* _Text passage_
3. Constitutionality of Class Device

Lutheran Brotherhood argues that using the class action device in this situation will unconstitutionally deprive Lutheran Brotherhood of its Seventh Amendment right to a jury trial and its Due Process rights, and will deprive absent class members of their Due Process rights. In essence, Lutheran Brotherhood contends that, because Plaintiffs are attempting to rely on "class-wide" proof, Lutheran Brotherhood will not have a jury determine each Plaintiff's claim and each Plaintiff's damages individually.

This argument is merely another way to look at Lutheran Brotherhood's challenges to the existence of common questions of fact and law. Rule 23 provides that, if a group of plaintiffs have sufficiently common questions of fact or law among them, then they will be permitted to resolve those claims in a single action. Because the Court has concluded that sufficient common questions exist for this case to proceed as a class action, Lutheran Brotherhood's argument on this point has no merit.

Saved data entries:
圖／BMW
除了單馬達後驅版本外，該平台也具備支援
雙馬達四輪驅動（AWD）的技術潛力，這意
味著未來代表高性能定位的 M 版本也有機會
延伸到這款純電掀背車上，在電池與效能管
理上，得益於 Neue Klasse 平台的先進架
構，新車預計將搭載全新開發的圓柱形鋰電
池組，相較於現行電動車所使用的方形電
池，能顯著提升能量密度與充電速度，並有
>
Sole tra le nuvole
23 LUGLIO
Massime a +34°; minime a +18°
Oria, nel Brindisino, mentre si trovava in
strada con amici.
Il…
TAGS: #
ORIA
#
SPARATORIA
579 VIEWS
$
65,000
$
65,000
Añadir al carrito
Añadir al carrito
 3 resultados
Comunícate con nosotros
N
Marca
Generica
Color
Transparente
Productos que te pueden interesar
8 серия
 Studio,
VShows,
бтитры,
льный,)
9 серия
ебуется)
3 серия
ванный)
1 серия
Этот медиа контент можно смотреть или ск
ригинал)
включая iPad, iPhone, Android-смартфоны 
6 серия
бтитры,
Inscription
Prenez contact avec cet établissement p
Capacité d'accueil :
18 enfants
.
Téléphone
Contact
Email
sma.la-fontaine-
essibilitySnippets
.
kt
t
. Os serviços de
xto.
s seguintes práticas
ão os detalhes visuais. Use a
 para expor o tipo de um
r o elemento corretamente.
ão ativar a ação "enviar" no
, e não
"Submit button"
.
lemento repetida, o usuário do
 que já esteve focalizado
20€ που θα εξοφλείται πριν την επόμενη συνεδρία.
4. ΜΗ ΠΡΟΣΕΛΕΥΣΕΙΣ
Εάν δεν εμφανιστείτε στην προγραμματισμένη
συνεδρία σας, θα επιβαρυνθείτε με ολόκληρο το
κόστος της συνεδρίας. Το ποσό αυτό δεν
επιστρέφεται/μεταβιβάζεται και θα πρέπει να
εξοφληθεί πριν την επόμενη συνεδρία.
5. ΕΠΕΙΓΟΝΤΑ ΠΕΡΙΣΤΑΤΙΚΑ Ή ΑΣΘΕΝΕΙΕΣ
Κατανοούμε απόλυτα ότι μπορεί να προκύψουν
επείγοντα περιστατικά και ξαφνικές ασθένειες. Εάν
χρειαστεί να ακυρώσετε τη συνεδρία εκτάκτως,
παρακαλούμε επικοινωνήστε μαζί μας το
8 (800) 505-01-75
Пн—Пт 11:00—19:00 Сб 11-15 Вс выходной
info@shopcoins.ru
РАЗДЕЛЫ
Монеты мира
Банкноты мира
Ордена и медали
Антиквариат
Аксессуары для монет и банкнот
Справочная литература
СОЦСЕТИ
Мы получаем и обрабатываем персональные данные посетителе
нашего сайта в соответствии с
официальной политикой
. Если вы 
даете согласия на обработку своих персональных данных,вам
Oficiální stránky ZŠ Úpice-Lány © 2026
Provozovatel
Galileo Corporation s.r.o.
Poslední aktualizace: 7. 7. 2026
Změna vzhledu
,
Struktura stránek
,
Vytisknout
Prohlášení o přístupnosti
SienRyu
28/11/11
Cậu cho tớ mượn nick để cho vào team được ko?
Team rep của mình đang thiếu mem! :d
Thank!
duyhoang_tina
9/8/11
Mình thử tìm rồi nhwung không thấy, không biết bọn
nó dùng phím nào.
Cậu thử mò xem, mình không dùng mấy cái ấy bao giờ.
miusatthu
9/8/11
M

---

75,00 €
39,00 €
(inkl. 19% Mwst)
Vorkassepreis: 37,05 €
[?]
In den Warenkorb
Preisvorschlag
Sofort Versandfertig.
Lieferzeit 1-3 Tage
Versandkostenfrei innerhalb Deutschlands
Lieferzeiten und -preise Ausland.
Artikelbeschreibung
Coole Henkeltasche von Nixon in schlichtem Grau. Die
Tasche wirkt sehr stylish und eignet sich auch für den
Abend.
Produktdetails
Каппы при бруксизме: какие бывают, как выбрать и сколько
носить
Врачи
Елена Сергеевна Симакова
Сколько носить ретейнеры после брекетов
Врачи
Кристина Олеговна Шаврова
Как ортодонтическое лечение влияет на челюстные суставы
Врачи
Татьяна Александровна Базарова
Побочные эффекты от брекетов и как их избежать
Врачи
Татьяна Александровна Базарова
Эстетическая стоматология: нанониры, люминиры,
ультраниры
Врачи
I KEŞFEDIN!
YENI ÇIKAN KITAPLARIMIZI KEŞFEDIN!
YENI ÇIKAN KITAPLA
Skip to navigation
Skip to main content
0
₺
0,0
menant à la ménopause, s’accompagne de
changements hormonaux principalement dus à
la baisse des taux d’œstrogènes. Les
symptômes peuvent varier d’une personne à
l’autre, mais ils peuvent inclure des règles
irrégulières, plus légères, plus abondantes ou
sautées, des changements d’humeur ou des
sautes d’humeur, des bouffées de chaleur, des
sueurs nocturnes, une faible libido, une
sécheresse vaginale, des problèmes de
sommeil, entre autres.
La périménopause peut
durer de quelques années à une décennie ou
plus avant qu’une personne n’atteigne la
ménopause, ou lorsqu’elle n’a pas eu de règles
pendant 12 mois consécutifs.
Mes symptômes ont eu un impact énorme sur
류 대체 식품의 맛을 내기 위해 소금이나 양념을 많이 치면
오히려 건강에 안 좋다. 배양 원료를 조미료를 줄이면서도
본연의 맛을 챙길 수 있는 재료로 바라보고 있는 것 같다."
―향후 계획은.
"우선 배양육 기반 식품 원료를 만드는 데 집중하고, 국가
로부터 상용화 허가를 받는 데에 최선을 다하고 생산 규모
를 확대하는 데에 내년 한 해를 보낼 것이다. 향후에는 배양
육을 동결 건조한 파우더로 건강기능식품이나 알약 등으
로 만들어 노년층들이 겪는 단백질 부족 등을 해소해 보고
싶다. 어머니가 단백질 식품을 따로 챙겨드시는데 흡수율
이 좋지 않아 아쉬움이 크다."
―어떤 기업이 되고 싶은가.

* _What this exercise asks_
a – Answer these questions from the class action passage, one line each:
(i) Under which amendment does Lutheran Brotherhood claim a right to a jury trial?
(ii) Which rule lets plaintiffs with sufficiently common questions of fact or law resolve their claims in a single action?
(iii) What does the Court conclude about the merit of Lutheran Brotherhood's argument?
b – Carry on the class action passage, starting after its last sentence.
The saved data entries are separate material, unrelated to the class action passage.

* _Exercise responses_
a –
(i) The Seventh Amendment
(ii) Rule 23
(iii) It has no merit.

b –
B. Motion for Summary Judgment Against the Class

Several of Lutheran Brotherhood's arguments in this Motion are the same as those made in the decertification Motion. Lutheran Brotherhood contends that summary judgment against the class is appropriate because Plaintiffs cannot prove that each class member received a misrepresentation, that each class member was damaged, or that each class member relied on the alleged misrepresentations. In addition, Lutheran Brotherhood seeks summary judgment on Plaintiffs' claim for punitive damages.

This Order has previously discussed the damage and reliance arguments raised by Lutheran Brotherhood in this Motion. However, the argument in this Motion regarding whether each Plaintiff received a misrepresentation is slightly different than the argument discussed above regarding whether there was a common misrepresentation. The Court will also address Lutheran Brotherhood's argument regarding punitive damages.

1. Misrepresentations

Lutheran Brotherhood contends that because Plaintiffs now base their claims on oral misrepresentations, as opposed to some uniform contract language or sales illustration, Plaintiffs must show that each member of the Plaintiff class received such an oral misrepresentation. According to Lutheran Brotherhood, Plaintiffs cannot make this showing and summary judgment is appropriate against every Plaintiff who cannot prove that he or she received a misrepresentation.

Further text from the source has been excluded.